> DIRECTIVE
Name each ingredient that forms the shoreline around the potato soup in the restaurant review below.

> TEXT PASSAGE
* * * *

The menu follows a coherent narrative. Among the early courses is a potato soup bordered by a shoreline of caviar, peas, pea shoots, potato chips, and dehydrated tomato. Next up, a salad dominated by a beet-flavored purple macaroon, its accompanying quail-egg yolk mounted on a dollop of fromage blanc. One-bite intermezzos arrive between the more substantial courses; the introduction to a pair of seafood courses, for example, is a mouthful of coconut-water noodles sprinkled with finger lime citrus pods and spooled around a liquid core of coconut milk.
The first of those seafood courses, a seemingly simple salmon nigiri served with a tumbler of whiskey-barrel-aged dashi, is a tribute to Charlie Trotter, presented on flatware auctioned after his restaurant closed and inspired by his wish for a last meal of raw fish. This simplicity is belied by minute details: trout roe and a cluster of salty sea grapes perched atop the fish and powdery dark-green phytoplankton sprinkled on the plate, accompanied by a salmon-bone-enriched dashi chaser—all contributing an unexpected intensity of flavors. The same was true of the following course, a velvety tongue of sweet, buttery uni perched on a cylinder of brioche surrounded by a moat of foamed yuzu vinaigrette.
There are occasional misfires—a stringy piece of seared foie gras, a palate cleanser of eucalyptus-coated tamarind taffy that adheres to the teeth long past its usefulness. But the other courses were winning enough to overpower those memories. A duck course in particular—slices of rare breast meat with tongue and fat cracklings and duck jus garnished with umeboshi foam and powderized eggplant—harmonized beautifully. Same goes for the pecorino cheese course served in a glass—a Cheeto dipped in fondue—and the cup of chicory mousse topped with cardamom cream that ends the meal.
Pacing is brisk yet doesn’t feel rushed, and service in such close quarters doesn’t miss a beat but isn’t overreverent either. I ruined one of my first dessert courses, dropping a kalamansi-juice-filled orb of white chocolate before I could get it in my mouth. Bickelhaupt noticed and in seconds delivered a replacement, along with some good-natured ribbing.
And that’s just what you’d expect, given that at just north of $200, inclusive of tax and tip, 42 Grams is priced commensurately with its highly personal, multicourse, BYO competitors. It’s a lot of money, but it’s money well spent to experience a worthy talent outside of the usual arenas.

* * * *

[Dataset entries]
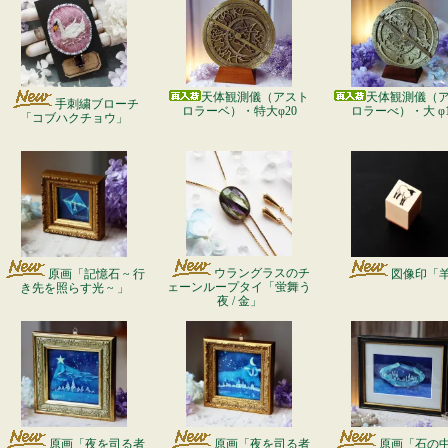
天体観測儀（アスト
天体観測儀（
手刺繍ブローチ
ロラーベ）・特大φ20
ロラーべ）・大 φ1
「コブハクチョウ」
ウラングラスのチ
原画「記憶石 ~ 行
図像印「
ェーンループタイ「蛍舞う
き先を照らす光 ~ 」
夜 / 金」
原画「夜を司る者
原画「夜を司る者
原画「石の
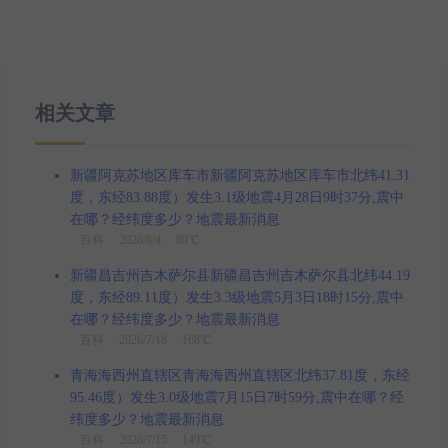
相关文章
新疆阿克苏地区库车市新疆阿克苏地区库车市北纬41.31
度，东经83.88度）发生3.1级地震4月28日9时37分,震中
在哪？经纬度多少？地震最新消息
百科
2026/8/4 89℃
新疆昌吉州吉木萨尔县新疆昌吉州吉木萨尔县北纬44.19
度，东经89.11度）发生3.3级地震5月3日18时15分,震中
在哪？经纬度多少？地震最新消息
百科
2026/7/18 168℃
青海海西州直辖区青海海西州直辖区北纬37.81度，东经
95.46度）发生3.0级地震7月15日7时59分,震中在哪？经
纬度多少？地震最新消息
百科
2026/7/15 149℃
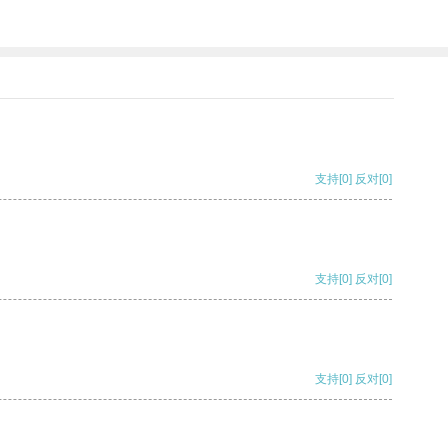
支持
[0]
反对
[0]
支持
[0]
反对
[0]
支持
[0]
反对
[0]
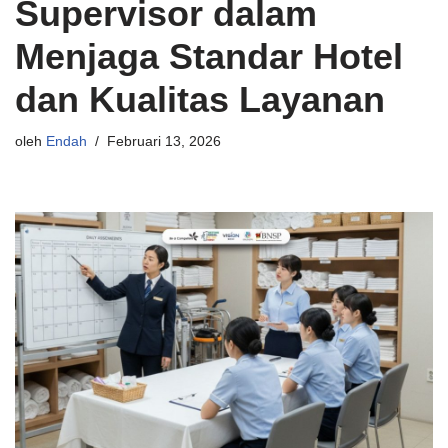
Supervisor dalam
Menjaga Standar Hotel
dan Kualitas Layanan
oleh
Endah
Februari 13, 2026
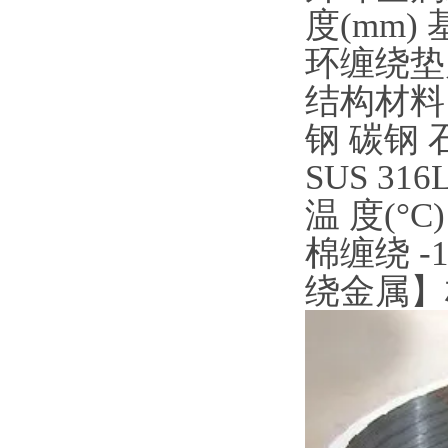
度(mm)
环缠绕垫片
结构材料：
钢 碳钢 石
SUS 316
温 度(°C
棉缠绕 -1
绕金属】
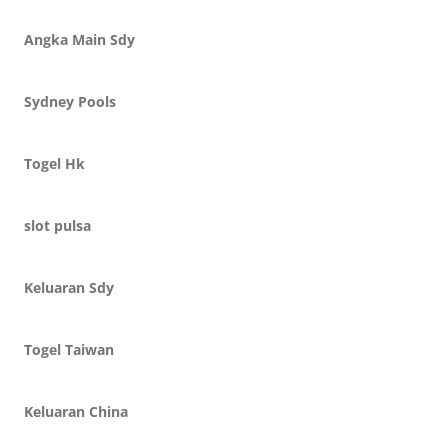
Angka Main Sdy
Sydney Pools
Togel Hk
slot pulsa
Keluaran Sdy
Togel Taiwan
Keluaran China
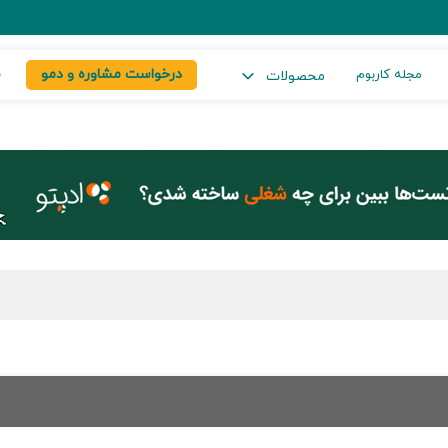
درخواست مشاوره و دمو
س
مجله کاربوم
محصولات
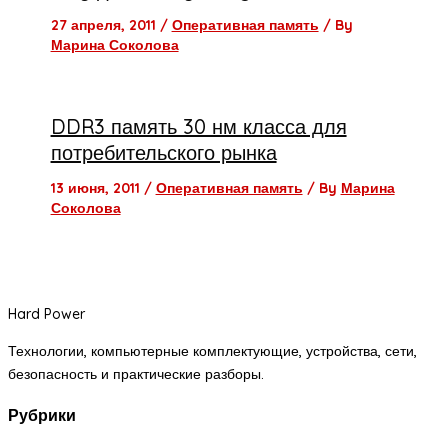
27 апреля, 2011
/
Оперативная память
/ By
Марина Соколова
DDR3 память 30 нм класса для
потребительского рынка
13 июня, 2011
/
Оперативная память
/ By
Марина
Соколова
Hard Power
Технологии, компьютерные комплектующие, устройства, сети,
безопасность и практические разборы.
Рубрики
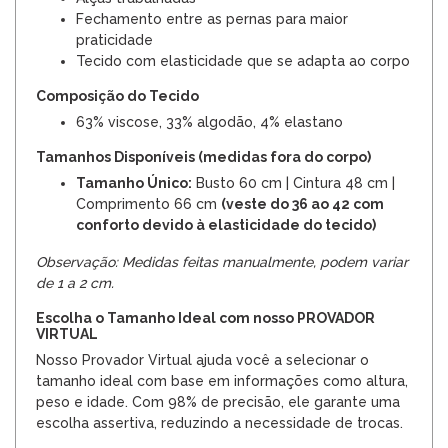
Fechamento entre as pernas para maior
praticidade
Tecido com elasticidade que se adapta ao corpo
Composição do Tecido
63% viscose, 33% algodão, 4% elastano
Tamanhos Disponíveis (medidas fora do corpo)
Tamanho Único:
Busto 60 cm | Cintura 48 cm |
Comprimento 66 cm
(veste do 36 ao 42 com
conforto devido à elasticidade do tecido)
Observação: Medidas feitas manualmente, podem variar
de 1 a 2 cm.
Escolha o Tamanho Ideal com nosso PROVADOR
VIRTUAL
Nosso Provador Virtual ajuda você a selecionar o
tamanho ideal com base em informações como altura,
peso e idade. Com 98% de precisão, ele garante uma
escolha assertiva, reduzindo a necessidade de trocas.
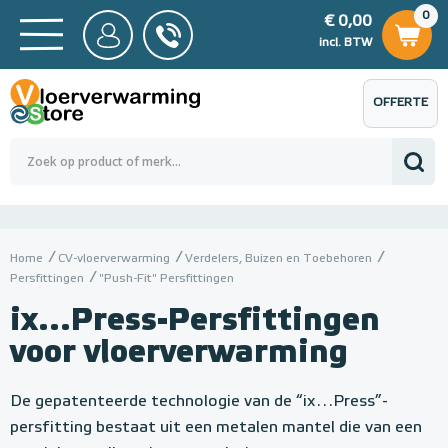
0
€ 0,00
0
€ 0,00
ncl. BTW
incl. BTW
OFFERTE
 0,00
Totaalbedrag (incl. BTW)
€ 0,00
AANVRAGEN
Home
CV-vloerverwarming
Verdelers, Buizen en Toebehoren
Persfittingen
"Push-Fit" Persfittingen
ix...Press-Persfittingen
voor vloerverwarming
De gepatenteerde technologie van de “ix…Press”-
persfitting bestaat uit een metalen mantel die van een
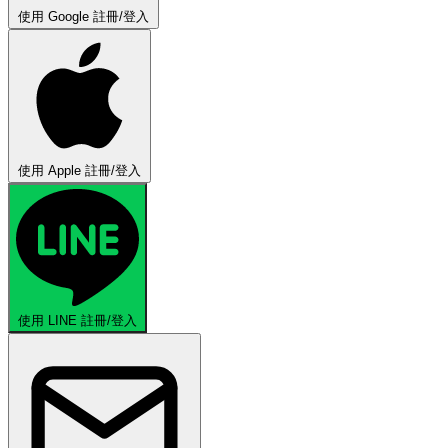
使用 Google 註冊/登入
使用 Apple 註冊/登入
使用 LINE 註冊/登入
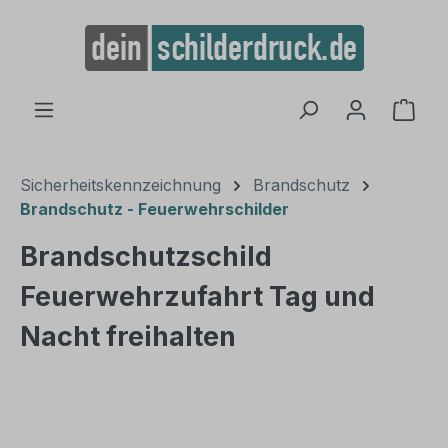
alt springen
Ware
Sicherheitskennzeichnung
Brandschutz
Brandschutz - Feuerwehrschilder
Brandschutzschild
Feuerwehrzufahrt Tag und
Nacht freihalten
Bildergalerie überspringen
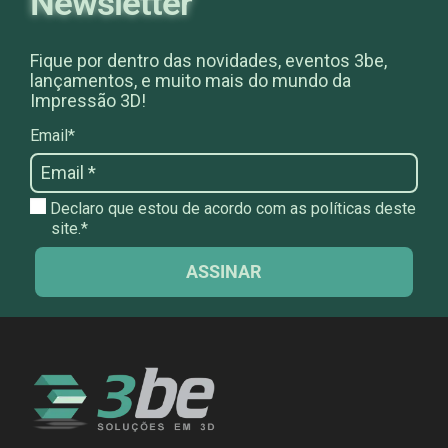
Newsletter
Fique por dentro das novidades, eventos 3be,
lançamentos, e muito mais do mundo da
Impressão 3D!
Email*
Declaro que estou de acordo com as políticas deste
site.*
ASSINAR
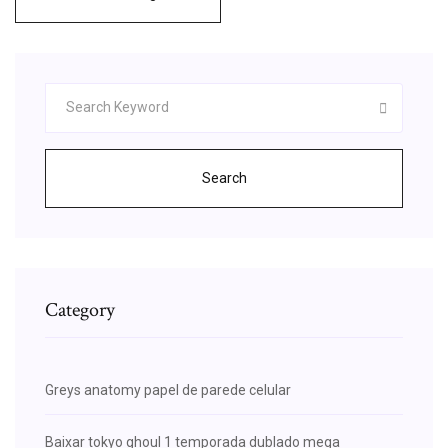
Search
Category
Greys anatomy papel de parede celular
Baixar tokyo ghoul 1 temporada dublado mega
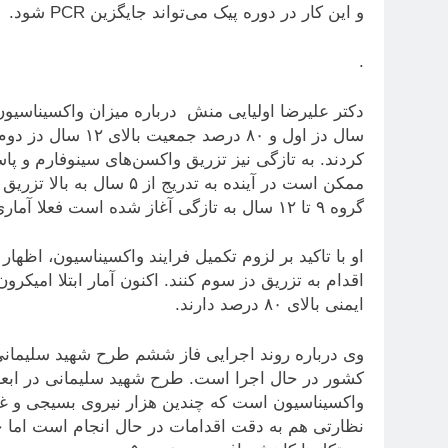
و این کار در دوره پیک می‌تواند جایگزین PCR شود.
.
ممکن است در آینده به تدری
گروه ۹ تا ۱۲ سال به تازگی آغاز شده است فعلا آماری در این باره نداریم.
اقدام به تزریق دز سوم کنند. اکنون آمار ابتلا امیکر
ایمنی بالای ۸۰ درصد دارند.
وی درباره روند اجرایی فاز ششم طرح شهید سلیمانی ن
کشور در حال اجرا است. طرح شهید سلیمانی در ابعا
واکسیناسیون است که چندین هزار نیروی بسیجی و غی
نظارتی هم به دقت اقدامات در حال انجام است اما چ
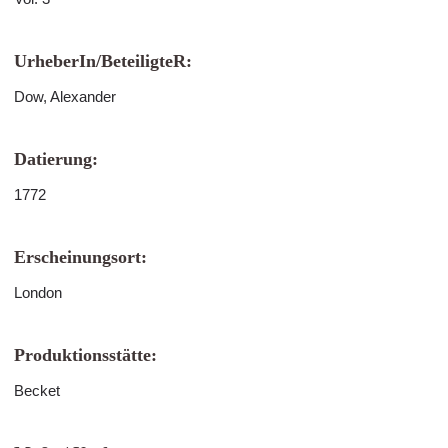
UrheberIn/BeteiligteR:
Dow, Alexander
Datierung:
1772
Erscheinungsort:
London
Produktionsstätte:
Becket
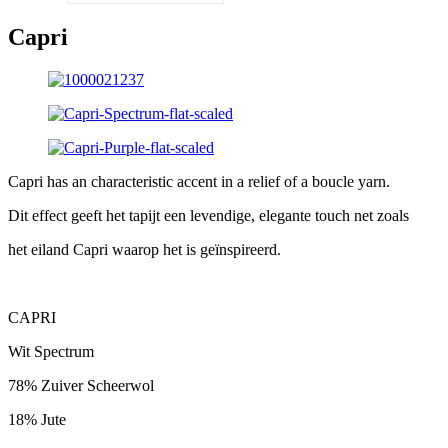
Capri
Capri has an characteristic accent in a relief of a boucle yarn.
Dit effect geeft het tapijt een levendige, elegante touch net zoals
het eiland Capri waarop het is geïnspireerd.
CAPRI
Wit Spectrum
78% Zuiver Scheerwol
18% Jute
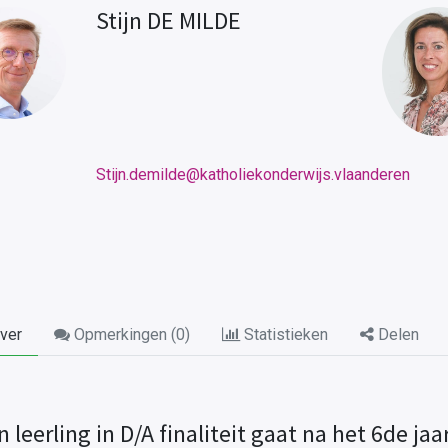
Stijn DE MILDE
Stijn.demilde@katholiekonderwijs.vlaanderen
ver
Opmerkingen (
0
)
Statistieken
Delen
n leerling in D/A finaliteit gaat na het 6de ja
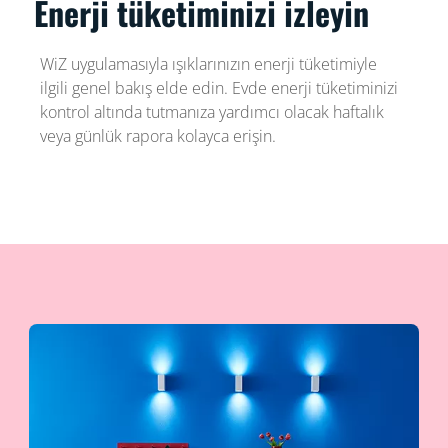
Enerji tüketiminizi izleyin
WiZ uygulamasıyla ışıklarınızın enerji tüketimiyle
ilgili genel bakış elde edin. Evde enerji tüketiminizi
kontrol altında tutmanıza yardımcı olacak haftalık
veya günlük rapora kolayca erişin.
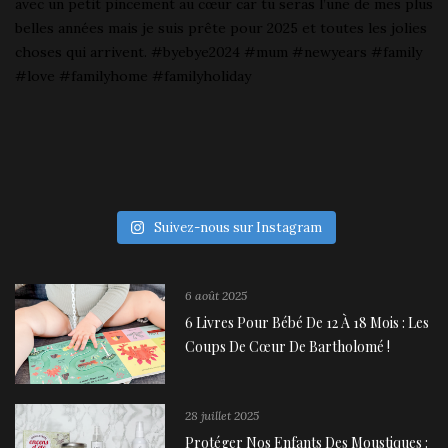
Suivez-nous sur Instagram
6 août 2025
6 Livres Pour Bébé De 12 À 18 Mois : Les
Coups De Cœur De Bartholomé !
28 juillet 2025
Protéger Nos Enfants Des Moustiques :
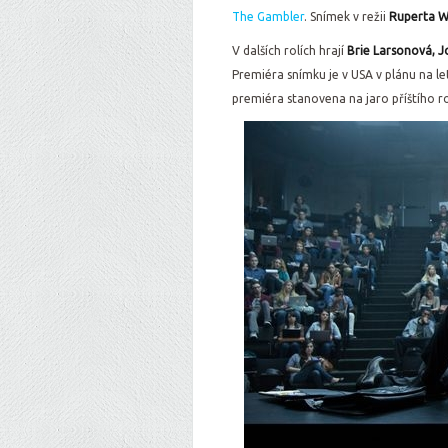
The Gambler
. Snímek v režii
Ruperta W
V dalších rolích hrají
Brie Larsonová, 
Premiéra snímku je v USA v plánu na let
premiéra stanovena na jaro příštího r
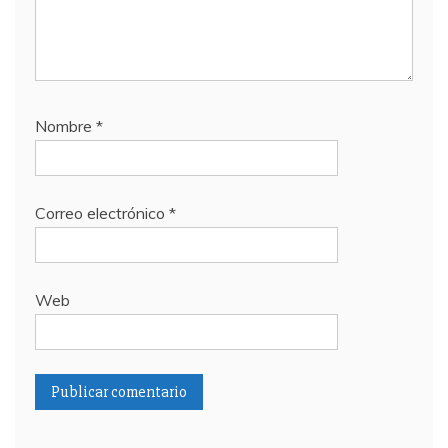
Nombre
*
Correo electrónico
*
Web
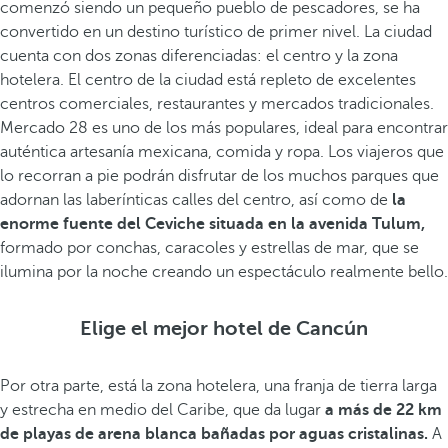
comenzó siendo un pequeño pueblo de pescadores, se ha
convertido en un destino turístico de primer nivel. La ciudad
cuenta con dos zonas diferenciadas: el centro y la zona
hotelera. El centro de la ciudad está repleto de excelentes
centros comerciales, restaurantes y mercados tradicionales.
Mercado 28 es uno de los más populares, ideal para encontrar
auténtica artesanía mexicana, comida y ropa. Los viajeros que
lo recorran a pie podrán disfrutar de los muchos parques que
adornan las laberínticas calles del centro, así como de
la
enorme fuente del Ceviche situada en la avenida Tulum,
formado por conchas, caracoles y estrellas de mar, que se
ilumina por la noche creando un espectáculo realmente bello.
Elige el mejor hotel de Cancún
Por otra parte, está la zona hotelera, una franja de tierra larga
y estrecha en medio del Caribe, que da lugar
a más de 22 km
de playas de arena blanca bañadas por aguas cristalinas.
A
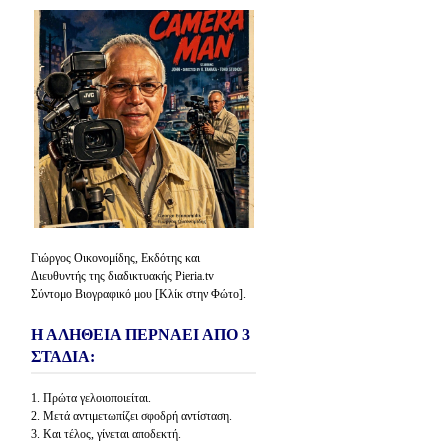
Γιώργος Οικονομίδης, Εκδότης και
Διευθυντής της διαδικτυακής Pieria.tv
Σύντομο Βιογραφικό μου [Κλίκ στην Φώτο].
Η ΑΛΗΘΕΙΑ ΠΕΡΝΑΕΙ ΑΠΟ 3
ΣΤΑΔΙΑ:
1. Πρώτα γελοιοποιείται.
2. Μετά αντιμετωπίζει σφοδρή αντίσταση.
3. Και τέλος, γίνεται αποδεκτή.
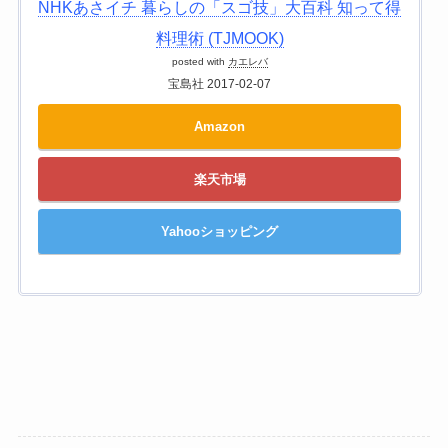
NHKあさイチ 暮らしの「スゴ技」大百科 知って得
料理術 (TJMOOK)
posted with
カエレバ
宝島社 2017-02-07
Amazon
楽天市場
Yahooショッピング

* * * *

> ANSWER
caviar, peas, pea shoots, potato chips, dehydrated tomato